The Department of Industry-Water and WaterNSW will chat to residents about how to manage water in drought conditions at an upcoming public forum.
Locals will hear updates on availability of surface and groundwater, and proposed management measures if the drought doesn't break.
Gunnedah Shire Council's water manager Kevin Sheridan said it was "important" for locals to head along to the Smithurst Theatre on June 6 between 1pm and 3pm.
"We are attending to gain further understanding of the current drought situation in the local area, particularly the effect drought is having on the groundwater aquifers, which Gunnedah sources its town water supply from," Mr Sheridan said.
"With Lake Keepit virtually empty, there has been a huge demand placed on the groundwater systems in the local area over the last five to six months. Whilst we have been very lucky to have a reliable source of good-quality water in the groundwater aquifers, the current drought is going on far longer than anybody's expectations, and we need to be aware of what the current levels are and receive advice from the department on the near-future allocations so that we can plan appropriately."
Deputy mayor Rob Hooke hoped to attend, saying there should be "specific issues on the Liverpool Plains".

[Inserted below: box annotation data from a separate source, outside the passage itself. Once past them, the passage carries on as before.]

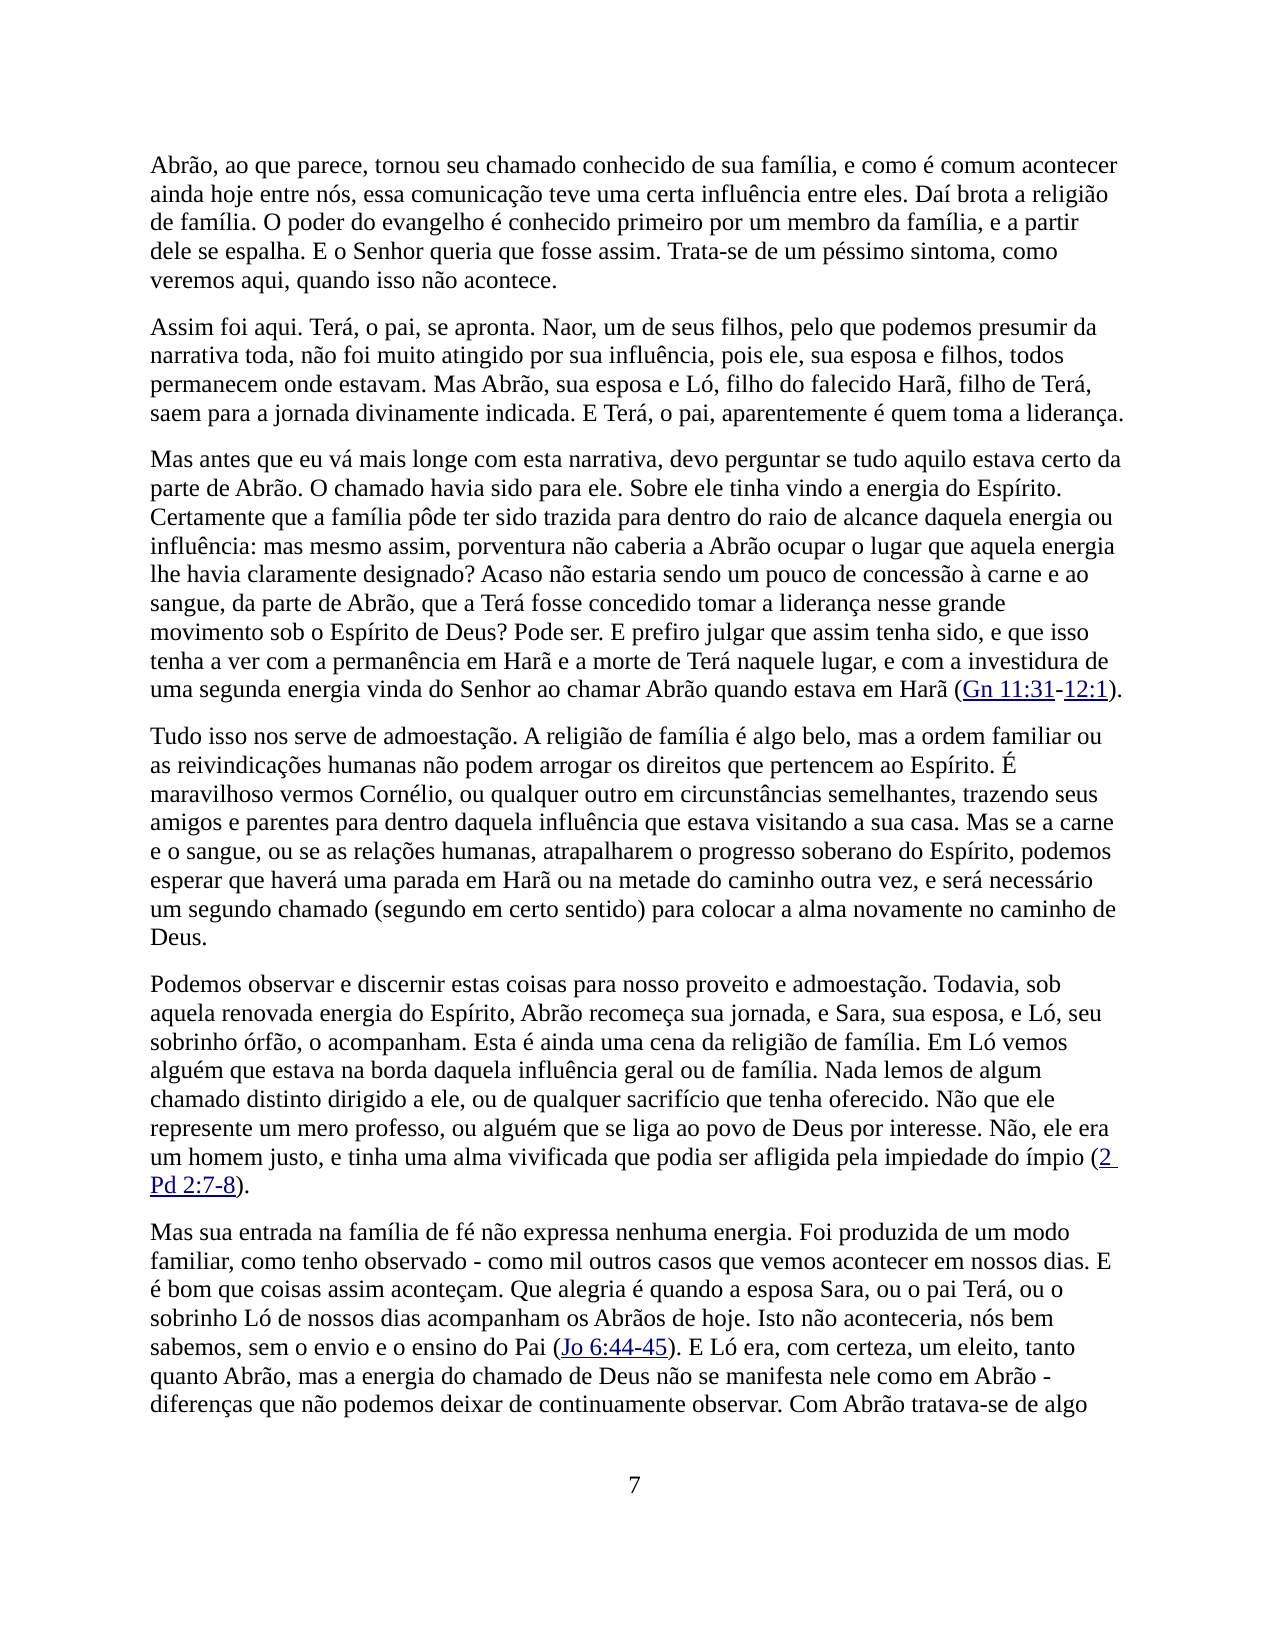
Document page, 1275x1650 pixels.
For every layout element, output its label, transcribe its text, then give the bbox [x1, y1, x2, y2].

text Podemos observar e discernir estas coisas para nosso proveito e admoestação. Todavia, sob aquela renovada energia do Espírito, Abrão recomeça sua jornada, e Sara, sua esposa, e Ló, seu sobrinho órfão, o acompanham. Esta é ainda uma cena da religião de família. Em Ló vemos alguém que estava na borda daquela influência geral ou de família. Nada lemos de algum chamado distinto dirigido a ele, ou de qualquer sacrifício que tenha oferecido. Não que ele represente um mero professo, ou alguém que se liga ao povo de Deus por interesse. Não, ele era um homem justo, e tinha uma alma vivificada que podia ser afligida pela impiedade do ímpio (2 Pd 2:7-8). [150, 969, 1125, 1199]
text Assim foi aqui. Terá, o pai, se apronta. Naor, um de seus filhos, pelo que podemos presumir da narrativa toda, não foi muito atingido por sua influência, pois ele, sua esposa e filhos, todos permanecem onde estavam. Mas Abrão, sua esposa e Ló, filho do falecido Harã, filho de Terá, saem para a jornada divinamente indicada. E Terá, o pai, aparentemente é quem toma a liderança. [150, 312, 1125, 427]
text Mas antes que eu vá mais longe com esta narrativa, devo perguntar se tudo aquilo estava certo da parte de Abrão. O chamado havia sido para ele. Sobre ele tinha vindo a energia do Espírito. Certamente que a família pôde ter sido trazida para dentro do raio de alcance daquela energia ou influência: mas mesmo assim, porventura não caberia a Abrão ocupar o lugar que aquela energia lhe havia claramente designado? Acaso não estaria sendo um pouco de concessão à carne e ao sangue, da parte de Abrão, que a Terá fosse concedido tomar a liderança nesse grande movimento sob o Espírito de Deus? Pode ser. E prefiro julgar que assim tenha sido, e que isso tenha a ver com a permanência em Harã e a morte de Terá naquele lugar, e com a investidura de uma segunda energia vinda do Senhor ao chamar Abrão quando estava em Harã (Gn 11:31-12:1). [150, 444, 1125, 703]
text Mas sua entrada na família de fé não expressa nenhuma energia. Foi produzida de um modo familiar, como tenho observado - como mil outros casos que vemos acontecer em nossos dias. E é bom que coisas assim aconteçam. Que alegria é quando a esposa Sara, ou o pai Terá, ou o sobrinho Ló de nossos dias acompanham os Abrãos de hoje. Isto não aconteceria, nós bem sabemos, sem o envio e o ensino do Pai (Jo 6:44-45). E Ló era, com certeza, um eleito, tanto quanto Abrão, mas a energia do chamado de Deus não se manifesta nele como em Abrão - diferenças que não podemos deixar de continuamente observar. Com Abrão tratava-se de algo [150, 1217, 1125, 1418]
text Abrão, ao que parece, tornou seu chamado conhecido de sua família, e como é comum acontecer ainda hoje entre nós, essa comunicação teve uma certa influência entre eles. Daí brota a religião de família. O poder do evangelho é conhecido primeiro por um membro da família, e a partir dele se espalha. E o Senhor queria que fosse assim. Trata-se de um péssimo sintoma, como veremos aqui, quando isso não acontece. [150, 150, 1125, 294]
text Tudo isso nos serve de admoestação. A religião de família é algo belo, mas a ordem familiar ou as reivindicações humanas não podem arrogar os direitos que pertencem ao Espírito. É maravilhoso vermos Cornélio, ou qualquer outro em circunstâncias semelhantes, trazendo seus amigos e parentes para dentro daquela influência que estava visitando a sua casa. Mas se a carne e o sangue, ou se as relações humanas, atrapalharem o progresso soberano do Espírito, podemos esperar que haverá uma parada em Harã ou na metade do caminho outra vez, e será necessário um segundo chamado (segundo em certo sentido) para colocar a alma novamente no caminho de Deus. [150, 721, 1125, 951]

"I really think we've got some issues that are going to be very specific to our groundwater in this region because the river's not running - the Namoi and the Mooki - and, while they're an important part of the recharge, I feel there are a lot of bores in this region that don't get recharged from the river," he said.
"We've had two years of well-below-average rainfall and I think that will impact how the bores are going to be managed in the future, so we need to ask the question of water resources to see how they think they're going to manage those bores."
Cr Hooke said his "personal concern" was the source of the water in the Murray-Darling Basin.
"If this recharge ... isn't coming from the rivers, where is it coming from? How old is this water? How much of it is left there?"
The Lower Darling, Lower Namoi and Barwon-Darling are currently ranked at the highest level of drought and Department of Industry-Water's drought coordinator Michael Wrathall said we are now in unprecedented territory.
"NSW water storages continue to fall with close to 100 per cent of the state now affected by drought. We need to protect the remaining water in our river systems as there is no significant rain or inflows predicted," he said.
"Water availability across the Murray-Darling Basin remains low, particularly in the northern-inland and far west regions. A number of valleys have seen inflows below previous record lows. Our priority is to ensure that sufficient water is available for critical water needs.
"Landholders and communities need information about water availability so they can plan ahead, and that's what these consultations are all about."